Many people can vouch for me when I say this. I never wanted to come back to shelby county. I was done and all I had were mostly things that caused me bad memories from my angsty teenage years. But over these last two years I have met amazing people and had a chance to reevaluate things. I got to take a look back at all the things I thought I hated, but now I look back on and realize how charming some of the things are.
1. People care- I use to think that people only cared about the things you did and the clothes you wore so they could judge you without getting to know you. I do realize now that they only say and do things mostly because they generally care for your well being and want you to succeed in life. People here in general want good things to happen to you. So their "judgmental eye" alot of times is out of love.
2. People Change- I am definitely not the low self-esteem angsty teenager seeking approval that I was in high school. Another thing that I got to come back and realize. That kid who was always a jerk, probably might still be a jerk... but now everyone else thinks so too. That bad girl who use to get in fights with everyone.. now has a baby and a career and has put the past behind her. If you are still dwelling on how people use to be, give them a chance. Everyone changes, even you. Well that is all that I got for wisdom right now, its tired and blogger won't let me post things. I am to be up in 3 and a half hours for a plane flight.
A few shout outs:
Thank you bank workers for making me part of your guys family. It was not only a job, but it was alot of fun and I will miss you all dearly.

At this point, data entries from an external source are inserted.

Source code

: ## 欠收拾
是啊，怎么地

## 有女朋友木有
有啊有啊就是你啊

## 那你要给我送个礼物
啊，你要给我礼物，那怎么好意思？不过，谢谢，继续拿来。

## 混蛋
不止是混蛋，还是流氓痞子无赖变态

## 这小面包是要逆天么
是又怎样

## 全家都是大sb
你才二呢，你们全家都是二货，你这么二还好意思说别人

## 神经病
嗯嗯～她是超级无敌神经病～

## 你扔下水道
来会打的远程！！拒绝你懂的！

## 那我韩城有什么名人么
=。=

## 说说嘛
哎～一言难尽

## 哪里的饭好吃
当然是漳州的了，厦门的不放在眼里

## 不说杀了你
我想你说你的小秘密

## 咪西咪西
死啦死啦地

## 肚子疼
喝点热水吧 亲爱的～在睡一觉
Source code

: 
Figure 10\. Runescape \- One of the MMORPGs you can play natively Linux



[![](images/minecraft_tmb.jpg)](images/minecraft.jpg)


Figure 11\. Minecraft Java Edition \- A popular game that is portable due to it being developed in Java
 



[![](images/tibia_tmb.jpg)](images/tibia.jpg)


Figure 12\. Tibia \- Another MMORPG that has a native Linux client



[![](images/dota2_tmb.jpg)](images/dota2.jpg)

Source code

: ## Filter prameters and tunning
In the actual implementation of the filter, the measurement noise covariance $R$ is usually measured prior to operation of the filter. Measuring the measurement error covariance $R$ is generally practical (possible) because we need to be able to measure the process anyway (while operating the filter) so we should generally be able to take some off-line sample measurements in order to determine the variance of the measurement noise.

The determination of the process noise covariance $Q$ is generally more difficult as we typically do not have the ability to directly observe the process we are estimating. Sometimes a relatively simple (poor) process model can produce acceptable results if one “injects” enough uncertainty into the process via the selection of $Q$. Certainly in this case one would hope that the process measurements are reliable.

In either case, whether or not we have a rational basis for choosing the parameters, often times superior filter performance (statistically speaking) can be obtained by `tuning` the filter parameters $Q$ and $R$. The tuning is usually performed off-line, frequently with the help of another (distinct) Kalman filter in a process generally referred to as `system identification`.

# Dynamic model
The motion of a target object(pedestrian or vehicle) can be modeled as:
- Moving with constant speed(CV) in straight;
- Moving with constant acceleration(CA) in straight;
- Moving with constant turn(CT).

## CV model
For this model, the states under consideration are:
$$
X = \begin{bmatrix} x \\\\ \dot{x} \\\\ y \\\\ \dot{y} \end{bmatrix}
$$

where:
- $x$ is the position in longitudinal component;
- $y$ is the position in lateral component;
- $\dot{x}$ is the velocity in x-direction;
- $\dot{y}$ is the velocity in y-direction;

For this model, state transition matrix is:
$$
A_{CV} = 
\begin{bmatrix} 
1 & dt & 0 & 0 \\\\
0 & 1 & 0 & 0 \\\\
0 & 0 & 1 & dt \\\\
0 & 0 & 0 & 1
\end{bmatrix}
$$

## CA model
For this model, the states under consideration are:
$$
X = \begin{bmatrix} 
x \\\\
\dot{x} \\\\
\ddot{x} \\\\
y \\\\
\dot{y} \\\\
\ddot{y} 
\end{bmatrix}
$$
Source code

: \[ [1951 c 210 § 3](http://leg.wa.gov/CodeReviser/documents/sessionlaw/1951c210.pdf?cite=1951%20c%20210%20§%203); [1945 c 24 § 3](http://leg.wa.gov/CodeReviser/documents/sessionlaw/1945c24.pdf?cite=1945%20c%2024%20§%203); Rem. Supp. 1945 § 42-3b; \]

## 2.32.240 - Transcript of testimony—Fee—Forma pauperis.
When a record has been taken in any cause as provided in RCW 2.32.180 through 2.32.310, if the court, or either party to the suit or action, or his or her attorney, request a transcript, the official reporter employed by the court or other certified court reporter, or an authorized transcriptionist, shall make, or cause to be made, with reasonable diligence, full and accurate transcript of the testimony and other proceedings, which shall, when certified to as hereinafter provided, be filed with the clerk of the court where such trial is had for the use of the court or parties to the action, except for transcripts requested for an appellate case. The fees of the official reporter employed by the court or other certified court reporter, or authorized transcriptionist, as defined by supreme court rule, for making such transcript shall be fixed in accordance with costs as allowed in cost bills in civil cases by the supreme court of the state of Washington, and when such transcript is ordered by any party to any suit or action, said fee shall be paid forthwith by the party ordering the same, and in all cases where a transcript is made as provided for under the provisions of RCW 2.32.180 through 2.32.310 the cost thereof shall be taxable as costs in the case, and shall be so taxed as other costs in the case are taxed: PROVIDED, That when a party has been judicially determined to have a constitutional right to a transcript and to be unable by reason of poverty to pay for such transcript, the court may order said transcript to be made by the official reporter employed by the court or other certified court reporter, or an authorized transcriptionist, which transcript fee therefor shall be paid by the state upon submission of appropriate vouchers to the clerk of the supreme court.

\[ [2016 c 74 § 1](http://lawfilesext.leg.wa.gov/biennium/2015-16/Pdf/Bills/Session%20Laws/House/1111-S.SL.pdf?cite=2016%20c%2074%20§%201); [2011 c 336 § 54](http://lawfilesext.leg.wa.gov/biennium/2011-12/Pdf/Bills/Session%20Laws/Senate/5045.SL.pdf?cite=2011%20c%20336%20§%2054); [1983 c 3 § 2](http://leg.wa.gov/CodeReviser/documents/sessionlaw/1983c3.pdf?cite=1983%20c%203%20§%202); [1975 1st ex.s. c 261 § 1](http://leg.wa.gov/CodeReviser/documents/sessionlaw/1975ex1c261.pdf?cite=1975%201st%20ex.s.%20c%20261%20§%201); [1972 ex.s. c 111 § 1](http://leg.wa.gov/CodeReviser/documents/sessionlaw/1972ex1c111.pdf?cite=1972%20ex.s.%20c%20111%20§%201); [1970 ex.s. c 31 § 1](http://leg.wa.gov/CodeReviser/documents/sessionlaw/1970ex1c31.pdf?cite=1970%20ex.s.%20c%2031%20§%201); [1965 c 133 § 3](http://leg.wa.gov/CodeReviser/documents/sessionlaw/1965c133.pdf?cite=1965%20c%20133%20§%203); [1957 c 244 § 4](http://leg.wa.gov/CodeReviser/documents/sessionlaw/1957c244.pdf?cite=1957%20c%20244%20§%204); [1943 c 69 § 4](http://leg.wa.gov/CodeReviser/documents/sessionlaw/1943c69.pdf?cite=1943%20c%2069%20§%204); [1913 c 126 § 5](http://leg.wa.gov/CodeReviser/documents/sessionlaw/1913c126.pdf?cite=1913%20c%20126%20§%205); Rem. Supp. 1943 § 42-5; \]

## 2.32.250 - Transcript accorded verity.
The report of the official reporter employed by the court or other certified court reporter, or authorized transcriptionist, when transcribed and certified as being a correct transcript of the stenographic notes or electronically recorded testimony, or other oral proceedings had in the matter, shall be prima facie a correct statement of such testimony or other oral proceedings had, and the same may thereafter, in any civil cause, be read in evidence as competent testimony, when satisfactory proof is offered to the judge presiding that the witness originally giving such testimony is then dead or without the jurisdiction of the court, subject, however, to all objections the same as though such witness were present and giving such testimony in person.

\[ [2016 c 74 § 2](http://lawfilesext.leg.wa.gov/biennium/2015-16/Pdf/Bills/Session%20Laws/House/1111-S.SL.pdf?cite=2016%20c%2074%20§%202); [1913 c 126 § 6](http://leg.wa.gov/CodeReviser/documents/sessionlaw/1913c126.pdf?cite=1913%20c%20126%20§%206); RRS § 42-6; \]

To my friends: I will miss our fun times and most of you aren't even in Indiana and I will still miss you! Send me and email. I can't wait to hear about your adventures as well. Miss you!
To my ex-roomates even the extra ones that might has well of been roommates: You guys were around for some of the hardest and best times of my life. We have been throught it all sickness, death, and family dramas. You should know you are not my friends, but my sisters. I will love you and miss you.
To my family.. I love all of you dearly and can't wait to hear about the special things that happen to all of you.
To my Mom.. Be strong, I Love you more than you will ever know and I know that you love me right back and I will feel that all the way in Africa even.
To my Dad... I will miss you and all the fun times we have together. Our "bonding nights" on Weds especially. I know they aren't the usual; but they will always be something special that we have and I will remember. Love you.
To my Brother: I love you and you will be successful in all that you do, I don't say this often, but I am proud of you and you are turning into a good man. I'm proud that your my brother.
Ok that concludes my love fest and my cry before I leave. Time for me to get focused. I have a busy two years in front of me.